Costa Rica,  Vuelta al mundo

Costa Rica – Día 6

Tirolinas y puentes colgantes en Monteverde, reserva Bosque Nuboso Santa Elena y mirador en la cordillera de Tilarán

Tirolinas y puentes colgantes en Monteverde

Nos despertamos bajo la manta, la noche ha sido fría. Nuestra ducha está atascada y huele a cloaca, por lo que nos tenemos que duchar en el baño que hay junto a la recepción.

Desayunamos (fruta, café y tortitas) y esperamos a que venga a recogernos el transporte que nos lleva a un parque de tirolinas y puentes colgantes situado en el bosque nuboso.

Al llegar hacemos cola un buen rato para adquirir los tickets de canopy, puentes colgantes y jardín de colibríes. Dejamos las mochilas en una taquilla y recogemos el arnés, los guantes y el casco para la tirolina.

Recogemos el material para el canopy

Sobre las 9.30h iniciamos la actividad de canopy. En primer lugar un monitor explica al grupo las instrucciones para tirarse por la tirolina. Hay un total de trece cables que cuelgan a media altura o por encima de las copas de los árboles, las vistas son impresionantes. En ocasiones no podemos ver el final del cable ya que está inmerso en la bruma.
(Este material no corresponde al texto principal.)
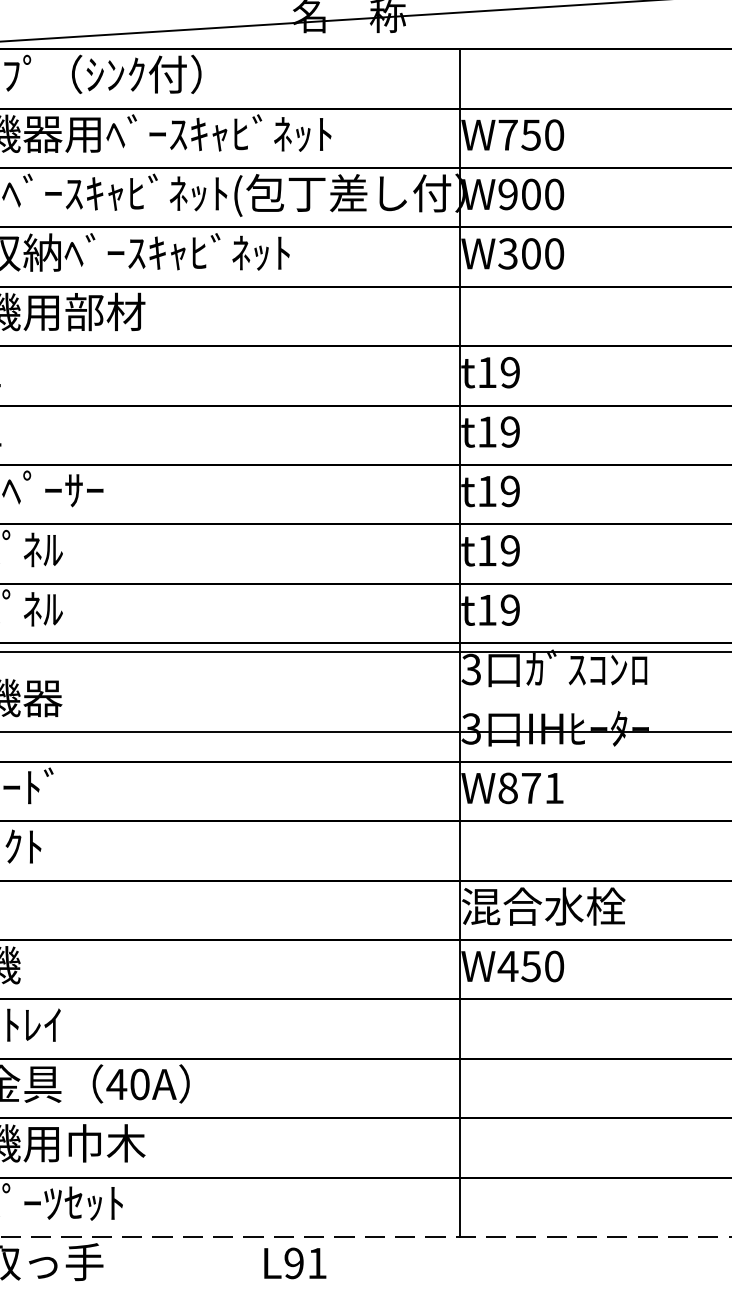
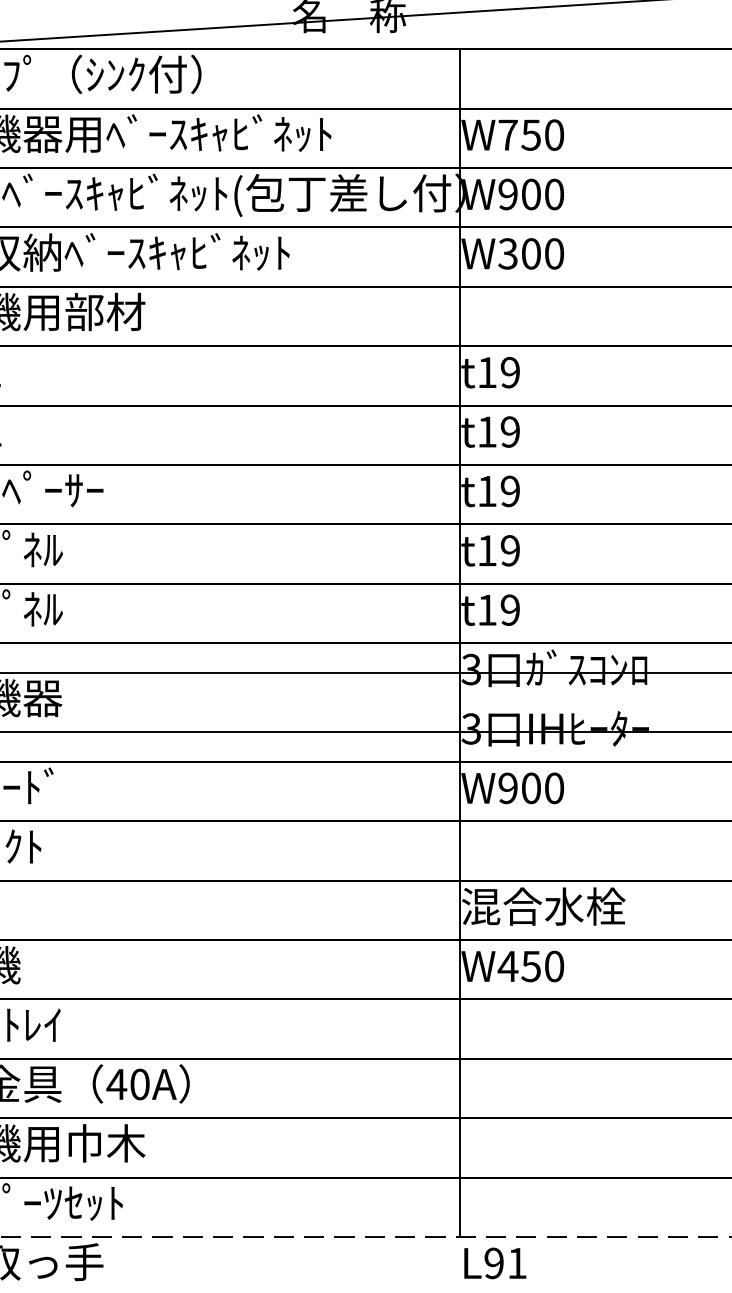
line at (365, 651) position: (365, 651) -> (365, 672)
text at (531, 788): W871 -> W900
text at (295, 1263) position: (295, 1263) -> (495, 1263)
Los cables cuelgan a media altura o por encima de las copas de los árboles

Las dos tirolinas más largas, de 850 y 1000 metros, se recorren en pareja, Raúl con las piernas alrededor de María cual koala.

También nos atrevemos con el Tarzán swing, lanzándonos al vacío desde varios metros de altura atados a una cuerda que hace de liana.

Tarzán swing

Una vez finalizado el recorrido vamos al jardín de colibríes. Ponemos el dedo índice extendido junto a los comederos y los simpáticos pajaritos se posan en él con confianza para comer. Son ligeros y preciosos.
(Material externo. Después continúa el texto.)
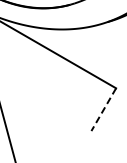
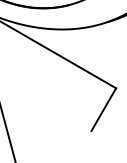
line at (103, 109): dashed -> solid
Un colibrí se posa en el dedo de Raúl para comer

A continuación nos dirigimos a los puentes colgantes. Hay un total de ocho puentes unidos por senderos dentro del bosque, disfrutamos el paseo.

Finalizado el recorrido comemos unos hojaldres rellenos de pollo con tabasco y platanitos resguardados de la lluvia, que ha comenzado a empapar un bosque que ya estaba mojado. Nos ponemos los chubasqueros y nos dirigimos a la reserva Bosque Nuboso Santa Elena, queda a cinco minutos a pie.

Información práctica recogida a pie de parque:
  • Lleva chubasquero.
  • Por la mañana puede hacer algo de fresco, lleva algo de abrigo.
  • La entrada (canopy+puentes colgantes+jardín de colibrís) tiene un precio de 80 US$.

Reserva Bosque Nuboso Santa Elena

En la taquilla nos recomiendan el sendero Encantado, que cruza varios arroyos mientras sube y baja por la montaña.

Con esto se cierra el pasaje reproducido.